RFTA hauled a total of 5,565,286 passengers on all routes last year, according to preliminary data released Thursday. That is an increase of 8.6 percent from the 5,122,397 passengers logged in 2016.
The big story of 2017 was meeting the challenges of the bridge replacement in Glenwood Springs throughout the fall. RFTA worked with the Colorado Department of Transportation and local governments to provide more service between western Garfield County and Glenwood Springs. The idea was to get people out of personal vehicles to ease traffic snarls getting off and on Interstate 70 in West Glenwood.
“Over 300,000 passengers were transported on services directly related to the closure and, without those passengers, the increase in ridership in 2017 would have been significantly less,” Blankenship said.
RFTA is anticipating a decrease in ridership in 2018. Given the mild winter so far, Blankenship said, it could dip to the 2016 level.
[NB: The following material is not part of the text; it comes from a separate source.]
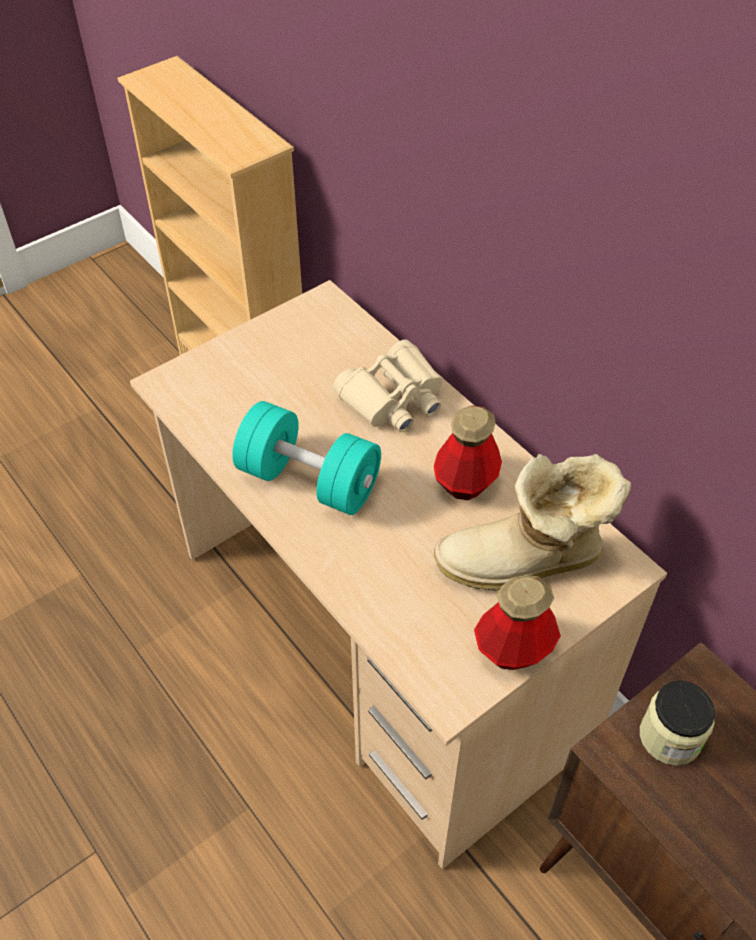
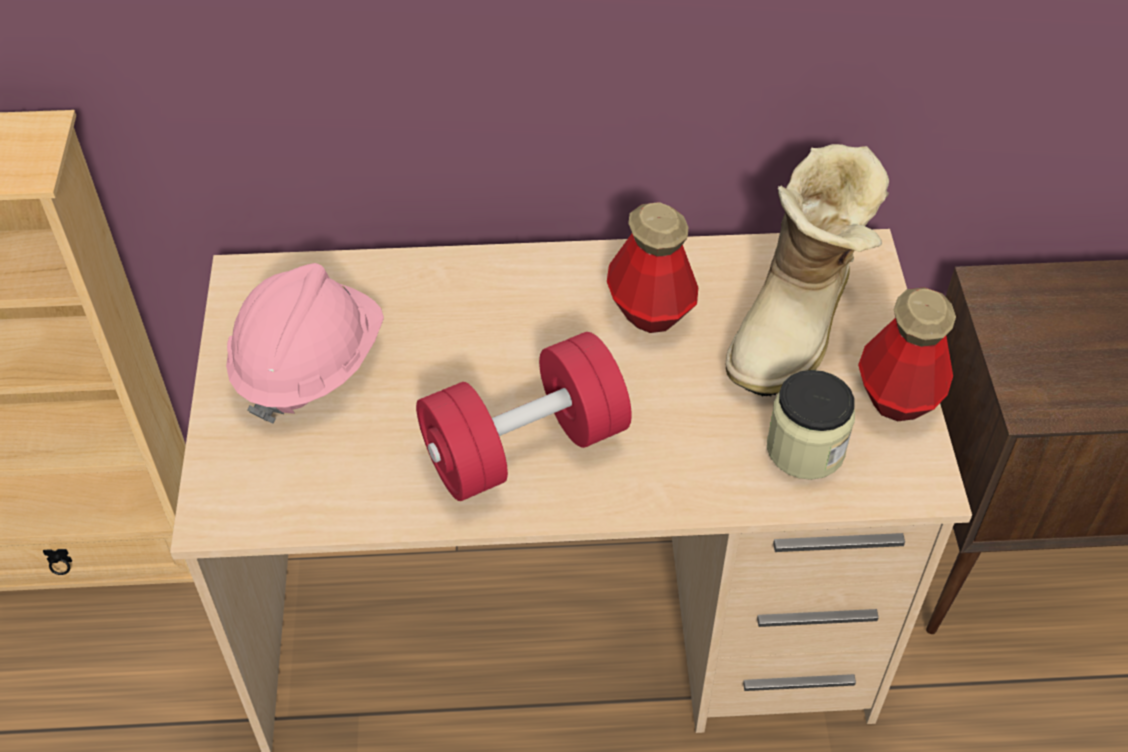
camera: 55 degrees left, 0 degrees up
turquoise dumbbell [232,401,381,515] -> red dumbbell [416,332,632,501]
beige binoculars [333,339,442,432] -> none
jar [640,681,715,766] -> jar moved to [767,370,855,480]
none -> pink hard hat [226,263,384,423]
The ridership record came even though December wasn’t a strong month, Blankenship noted. Total ridership was down 6 percent in December.
“It was largely because of lackluster snow,” he said.
Bad weather and icy roads get people out of their personal vehicles and into buses, Blankenship said.
RFTA’s bread-and-butter service along the Highway 82 corridor and between Aspen and Snowmass was up 2.5 percent. That includes the BRT service, which features more frequent service at a limited number of stops. The valley service buses combined to haul 2,586,268 passengers.
The free skier shuttles hauled another 589,387 passengers, down 1.2 percent from 2016.
Year-round service in Aspen was up 4.2 percent to 1,226,613.
Maroon Bells ridership was up almost 8 percent, reflecting the strong summer tourism. There were 215,562 riders to Maroon Lake.
RFTA is currently engaged in a long-range planning study to figure out how it will match increasing demands as federal funding has essentially disappeared.